Page excerpt ->
★ ★ ★ ★
Feb 24 – On the Road to Bali
Today was a typical sea day, so there is no need to go into detail. We got all dressed up for another formal night [think escargots and lobster tails] and shared our table with Kathy and Bob. Arthur and Linda had been invited to join another table for the night and were literally right next to us. The meal and the company were both excellent.
The big news today came from Kadek, our waiter, who has been able to secure transportation for us in Bali. Instead of our original 4 p.m. arrival, we will be able to disembark around 9 a.m. and have a full day. At least something good came from missing Geraldton the other day.
TOMORROW – More of the same
Feb 25 – Getting Closer
Our last sea day before Bali was like all of the other sea days except there was an air of expectancy about the ship. Indonesian crew members will get to see their families for the first time in months, so they are more excited than the passengers. The same excitement will stay with us as we visit Semarang and then Jakarta after we leave Bali. Kadek and Ari, one of our cabin stewards, live in Bali and Kadek has yet to see his 2-week-old son. He hopes to spend tomorrow night at home if he can arrange his schedule.
We ate in the Canaletto Italian restaurant tonight with the same crowd as last time. This time, however, we did not order 2 of everything as we had previously because we knew we could not eat all of the food. On the other hand, we were able to manage dessert this time.
Tomorrow is Day 1 in Bali and we are anxious to find out exactly what we are doing. We think we know, but there are no guarantees.
TOMORROW – Bali, Indonesia
Feb 26 – Beach Bali
As previously reported, we relied on Kadek, our waiter, to find drivers for our two-day visit to Bali. He came through like a champion. His cousins Putu and Kadek were waiting for us when we exited the ship this morning. They each had a 5 passenger minivan, so we had no trouble fitting everyone in although there was a bit of a discussion about who would or could climb into the back seat. We suggested Chines fire drills so that everyone would switch seats and/or cars after each stop, but no one else seemed too interested. “Our” Kadek told us that we should ride with Putu because he had the better English skills and we were joined by Bob and Kathy and Arthur. Ken and Lois and Dave and Ginger rode with Linda in Kadek’s car for most of the day.
Since our original schedule called for a 4 p.m. disembarkation, we had a lot of time to fill. Luckily, Putu gave us good advice and we started the day at the Bali Safari and Marine Park. Even though he said we needed 3 – 4 hours to fully enjoy the park, we told Putu that we would meet them in 2 hours, time enough to see everything. That was our biggest mistake. We did, in fact, take almost 3 hours and could have stayed longer had it not been so hot and humid. By the time we returned to the car, we were all drenched in perspiration, hot and tired.
★ ★ ★ ★
Data for analysis ->
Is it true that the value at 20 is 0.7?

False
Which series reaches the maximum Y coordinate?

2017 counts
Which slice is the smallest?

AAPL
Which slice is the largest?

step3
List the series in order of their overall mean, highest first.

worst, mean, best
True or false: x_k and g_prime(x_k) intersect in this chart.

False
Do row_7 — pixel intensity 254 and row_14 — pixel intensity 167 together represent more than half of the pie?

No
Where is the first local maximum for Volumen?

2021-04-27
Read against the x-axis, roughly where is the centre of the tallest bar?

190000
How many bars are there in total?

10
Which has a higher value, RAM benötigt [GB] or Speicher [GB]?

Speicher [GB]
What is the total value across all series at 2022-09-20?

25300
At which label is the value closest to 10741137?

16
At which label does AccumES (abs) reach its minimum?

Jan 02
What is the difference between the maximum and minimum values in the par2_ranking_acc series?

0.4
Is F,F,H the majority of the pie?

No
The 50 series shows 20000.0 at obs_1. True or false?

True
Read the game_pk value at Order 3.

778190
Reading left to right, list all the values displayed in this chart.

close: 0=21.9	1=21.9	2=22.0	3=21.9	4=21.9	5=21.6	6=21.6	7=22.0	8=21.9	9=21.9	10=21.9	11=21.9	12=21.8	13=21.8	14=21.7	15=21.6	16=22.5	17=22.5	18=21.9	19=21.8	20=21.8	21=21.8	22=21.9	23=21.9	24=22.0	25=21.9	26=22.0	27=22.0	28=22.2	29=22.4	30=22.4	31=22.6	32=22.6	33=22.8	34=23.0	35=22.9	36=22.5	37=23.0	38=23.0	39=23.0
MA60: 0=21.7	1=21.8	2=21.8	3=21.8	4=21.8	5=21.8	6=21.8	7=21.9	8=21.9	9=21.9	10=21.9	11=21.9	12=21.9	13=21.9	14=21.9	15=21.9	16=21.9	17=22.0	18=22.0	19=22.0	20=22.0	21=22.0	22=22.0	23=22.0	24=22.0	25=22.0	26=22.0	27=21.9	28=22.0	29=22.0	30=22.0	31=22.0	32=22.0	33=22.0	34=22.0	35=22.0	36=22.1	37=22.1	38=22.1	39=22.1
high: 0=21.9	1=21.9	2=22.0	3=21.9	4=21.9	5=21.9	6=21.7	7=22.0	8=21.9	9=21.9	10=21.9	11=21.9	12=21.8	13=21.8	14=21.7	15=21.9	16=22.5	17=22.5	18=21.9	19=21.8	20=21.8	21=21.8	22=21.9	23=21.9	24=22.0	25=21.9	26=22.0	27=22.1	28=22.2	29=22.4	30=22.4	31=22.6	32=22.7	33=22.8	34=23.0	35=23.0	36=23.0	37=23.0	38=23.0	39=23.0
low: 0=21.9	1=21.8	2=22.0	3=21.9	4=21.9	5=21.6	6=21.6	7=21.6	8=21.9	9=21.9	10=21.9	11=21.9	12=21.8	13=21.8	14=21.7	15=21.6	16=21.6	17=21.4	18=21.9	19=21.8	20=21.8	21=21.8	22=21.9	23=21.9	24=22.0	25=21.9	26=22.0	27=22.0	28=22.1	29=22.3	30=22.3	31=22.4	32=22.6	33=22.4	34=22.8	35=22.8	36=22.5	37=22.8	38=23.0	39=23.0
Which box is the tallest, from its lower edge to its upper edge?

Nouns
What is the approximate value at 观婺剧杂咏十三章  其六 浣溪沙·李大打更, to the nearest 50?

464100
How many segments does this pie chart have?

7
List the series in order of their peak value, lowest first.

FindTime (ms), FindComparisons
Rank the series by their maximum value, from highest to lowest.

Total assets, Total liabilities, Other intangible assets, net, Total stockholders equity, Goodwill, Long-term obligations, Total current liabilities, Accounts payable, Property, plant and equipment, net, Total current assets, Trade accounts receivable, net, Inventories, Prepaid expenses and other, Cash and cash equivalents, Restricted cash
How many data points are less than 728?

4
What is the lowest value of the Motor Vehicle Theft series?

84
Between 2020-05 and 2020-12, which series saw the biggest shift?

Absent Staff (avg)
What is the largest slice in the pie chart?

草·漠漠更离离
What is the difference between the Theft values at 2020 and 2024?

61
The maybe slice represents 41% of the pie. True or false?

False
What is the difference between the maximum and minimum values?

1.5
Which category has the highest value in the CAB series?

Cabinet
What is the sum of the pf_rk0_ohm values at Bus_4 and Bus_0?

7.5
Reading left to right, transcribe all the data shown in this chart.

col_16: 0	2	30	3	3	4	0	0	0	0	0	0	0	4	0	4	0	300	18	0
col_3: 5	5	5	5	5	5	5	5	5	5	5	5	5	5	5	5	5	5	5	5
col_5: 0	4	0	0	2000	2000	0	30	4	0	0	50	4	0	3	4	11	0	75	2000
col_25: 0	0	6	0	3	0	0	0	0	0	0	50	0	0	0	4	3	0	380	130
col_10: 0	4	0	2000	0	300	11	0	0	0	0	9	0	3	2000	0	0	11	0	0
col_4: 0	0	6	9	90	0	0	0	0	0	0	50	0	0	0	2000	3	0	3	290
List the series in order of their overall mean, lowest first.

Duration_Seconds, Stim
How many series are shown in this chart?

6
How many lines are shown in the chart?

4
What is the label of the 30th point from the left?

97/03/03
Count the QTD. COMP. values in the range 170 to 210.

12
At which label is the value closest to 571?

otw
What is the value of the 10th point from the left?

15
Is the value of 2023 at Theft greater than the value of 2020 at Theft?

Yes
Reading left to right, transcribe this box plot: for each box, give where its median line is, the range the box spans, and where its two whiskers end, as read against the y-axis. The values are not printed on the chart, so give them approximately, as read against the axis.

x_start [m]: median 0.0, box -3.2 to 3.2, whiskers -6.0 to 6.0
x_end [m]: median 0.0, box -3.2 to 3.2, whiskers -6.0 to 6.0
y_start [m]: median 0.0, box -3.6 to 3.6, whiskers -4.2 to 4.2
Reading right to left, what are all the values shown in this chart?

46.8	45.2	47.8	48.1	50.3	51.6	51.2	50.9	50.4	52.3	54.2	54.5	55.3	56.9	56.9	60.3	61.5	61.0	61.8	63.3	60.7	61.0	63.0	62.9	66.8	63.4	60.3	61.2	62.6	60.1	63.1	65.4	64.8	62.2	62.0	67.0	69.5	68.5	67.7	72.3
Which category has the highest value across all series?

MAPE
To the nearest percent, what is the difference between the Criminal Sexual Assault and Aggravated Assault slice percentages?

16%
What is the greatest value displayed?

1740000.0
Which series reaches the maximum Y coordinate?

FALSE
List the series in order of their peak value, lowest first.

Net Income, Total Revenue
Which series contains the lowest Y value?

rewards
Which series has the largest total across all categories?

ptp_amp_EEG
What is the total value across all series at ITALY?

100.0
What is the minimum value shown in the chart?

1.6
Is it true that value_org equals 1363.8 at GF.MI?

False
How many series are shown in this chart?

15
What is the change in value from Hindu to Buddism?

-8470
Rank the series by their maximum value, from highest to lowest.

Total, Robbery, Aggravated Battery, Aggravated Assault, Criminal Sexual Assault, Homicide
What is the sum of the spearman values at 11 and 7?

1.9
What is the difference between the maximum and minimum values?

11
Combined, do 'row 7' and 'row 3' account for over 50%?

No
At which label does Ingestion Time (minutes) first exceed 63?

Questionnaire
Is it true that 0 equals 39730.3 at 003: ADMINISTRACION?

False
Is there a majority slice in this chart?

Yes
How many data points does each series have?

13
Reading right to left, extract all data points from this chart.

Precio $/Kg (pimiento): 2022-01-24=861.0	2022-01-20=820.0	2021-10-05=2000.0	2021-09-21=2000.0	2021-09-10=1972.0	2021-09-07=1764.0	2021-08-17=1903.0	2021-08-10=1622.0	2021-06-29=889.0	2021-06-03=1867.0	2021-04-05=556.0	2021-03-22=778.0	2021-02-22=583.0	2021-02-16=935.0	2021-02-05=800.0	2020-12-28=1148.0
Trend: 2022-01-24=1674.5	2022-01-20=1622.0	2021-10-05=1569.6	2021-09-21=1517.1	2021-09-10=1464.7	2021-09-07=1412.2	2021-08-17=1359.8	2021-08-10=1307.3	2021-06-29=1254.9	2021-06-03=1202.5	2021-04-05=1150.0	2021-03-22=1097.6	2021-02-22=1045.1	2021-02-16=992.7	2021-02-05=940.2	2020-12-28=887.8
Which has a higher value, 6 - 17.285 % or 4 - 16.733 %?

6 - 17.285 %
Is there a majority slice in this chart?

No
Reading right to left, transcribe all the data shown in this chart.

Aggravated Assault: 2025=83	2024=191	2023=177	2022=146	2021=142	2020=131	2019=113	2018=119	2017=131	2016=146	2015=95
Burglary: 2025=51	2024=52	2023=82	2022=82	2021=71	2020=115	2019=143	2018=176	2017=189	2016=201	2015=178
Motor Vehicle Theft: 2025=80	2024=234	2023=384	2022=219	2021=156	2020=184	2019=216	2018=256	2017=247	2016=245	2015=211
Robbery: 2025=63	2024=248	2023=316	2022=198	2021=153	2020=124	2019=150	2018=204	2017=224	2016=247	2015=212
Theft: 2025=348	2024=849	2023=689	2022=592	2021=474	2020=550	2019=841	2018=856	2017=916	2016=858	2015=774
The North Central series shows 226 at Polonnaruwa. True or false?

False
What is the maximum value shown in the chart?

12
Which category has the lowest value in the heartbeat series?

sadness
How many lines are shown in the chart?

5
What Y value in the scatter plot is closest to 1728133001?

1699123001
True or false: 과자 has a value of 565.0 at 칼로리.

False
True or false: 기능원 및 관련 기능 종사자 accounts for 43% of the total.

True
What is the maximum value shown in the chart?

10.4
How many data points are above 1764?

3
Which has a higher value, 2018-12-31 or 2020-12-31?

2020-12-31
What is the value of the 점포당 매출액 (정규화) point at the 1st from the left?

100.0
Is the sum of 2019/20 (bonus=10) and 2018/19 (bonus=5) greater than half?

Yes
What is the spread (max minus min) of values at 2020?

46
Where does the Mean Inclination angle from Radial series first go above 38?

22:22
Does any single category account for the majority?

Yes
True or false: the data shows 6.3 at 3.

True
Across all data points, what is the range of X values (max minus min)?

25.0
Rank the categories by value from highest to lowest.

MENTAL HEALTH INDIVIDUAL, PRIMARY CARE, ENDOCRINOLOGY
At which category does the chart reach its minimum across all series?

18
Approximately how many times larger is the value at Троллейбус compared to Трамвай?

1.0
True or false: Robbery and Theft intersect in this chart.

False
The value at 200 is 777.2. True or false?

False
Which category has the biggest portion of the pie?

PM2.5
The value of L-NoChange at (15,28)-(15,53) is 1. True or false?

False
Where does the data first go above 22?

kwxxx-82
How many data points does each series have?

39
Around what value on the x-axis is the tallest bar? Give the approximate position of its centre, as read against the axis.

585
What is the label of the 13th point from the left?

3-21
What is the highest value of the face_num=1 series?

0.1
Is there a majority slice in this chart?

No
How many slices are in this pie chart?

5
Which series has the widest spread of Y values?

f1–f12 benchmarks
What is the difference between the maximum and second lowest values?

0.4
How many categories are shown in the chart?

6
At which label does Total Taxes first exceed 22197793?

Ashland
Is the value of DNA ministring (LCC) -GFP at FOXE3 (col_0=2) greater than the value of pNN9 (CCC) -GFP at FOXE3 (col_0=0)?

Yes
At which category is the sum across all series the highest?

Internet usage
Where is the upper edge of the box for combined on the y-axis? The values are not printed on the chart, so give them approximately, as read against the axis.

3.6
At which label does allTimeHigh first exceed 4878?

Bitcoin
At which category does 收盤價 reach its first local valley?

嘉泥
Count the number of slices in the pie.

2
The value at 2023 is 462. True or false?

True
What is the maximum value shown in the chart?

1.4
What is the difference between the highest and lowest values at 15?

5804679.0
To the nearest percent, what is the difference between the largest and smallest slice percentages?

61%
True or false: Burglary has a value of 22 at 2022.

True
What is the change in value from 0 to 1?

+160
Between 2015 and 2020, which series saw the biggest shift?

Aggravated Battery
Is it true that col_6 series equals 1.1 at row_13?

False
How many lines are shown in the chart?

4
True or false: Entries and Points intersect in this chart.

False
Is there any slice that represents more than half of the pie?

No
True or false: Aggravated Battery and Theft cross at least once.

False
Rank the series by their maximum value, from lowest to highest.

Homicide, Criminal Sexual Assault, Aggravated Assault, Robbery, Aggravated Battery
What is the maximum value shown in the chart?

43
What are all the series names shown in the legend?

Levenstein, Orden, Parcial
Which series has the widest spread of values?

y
★ ★ ★ ★
Actions to take ->
[1] Reproduce a passage from the cruise diary, beginning at the words "Feb 24 – On" and stopping after the words "were both excellent.".
[2] Answer these from the cruise diary:
(a) What is the name of the waiter who arranged transportation in Bali?
(b) How old is that waiter's son?
(c) Where did the group start their first day in Bali?
[3] Write the next part of the cruise diary, picking up after its last sentence.

Per-task outputs ->
[1]
Feb 24 – On the Road to Bali
Today was a typical sea day, so there is no need to go into detail. We got all dressed up for another formal night [think escargots and lobster tails] and shared our table with Kathy and Bob. Arthur and Linda had been invited to join another table for the night and were literally right next to us. The meal and the company were both excellent.

[2]
(a) Kadek
(b) 2 weeks old
(c) The Bali Safari and Marine Park

[3]
The Bali Safari was a cross between a zoo, a circus and Lion Country Safari in Florida, a drive through wildlife park which has an amusement park attached to it [Carter and Caiden’s favorite part of LCS is the miniature golf]. From the main entrance, we took a tram to the park itself and began wandering through the lobby of the main building. We were just in time for a short Barong dance with male dancers and the inevitable two-person “dragon.” They were accompanied by a small group of musicians playing traditional instruments including the gamelon, a local version of a xylophone.
After the brief performance, we started into the park itself, stopping along the way to look at water gardens and statuary. Several in the group took the opportunity to have their pictures taken with an orangutan before joining the rest in the theater area for the Animal Education Program. This presentation brought trained rodents [guinea pigs and rats]; snakes; birds of prey; and orangutans. Despite the heat, we enjoyed the show; having a circulating fan in front of us was a big help. There were other shows scheduled throughout our stay, one following another. Shortly after the Animal Education Program concluded, the Elephant show began, but we skipped it.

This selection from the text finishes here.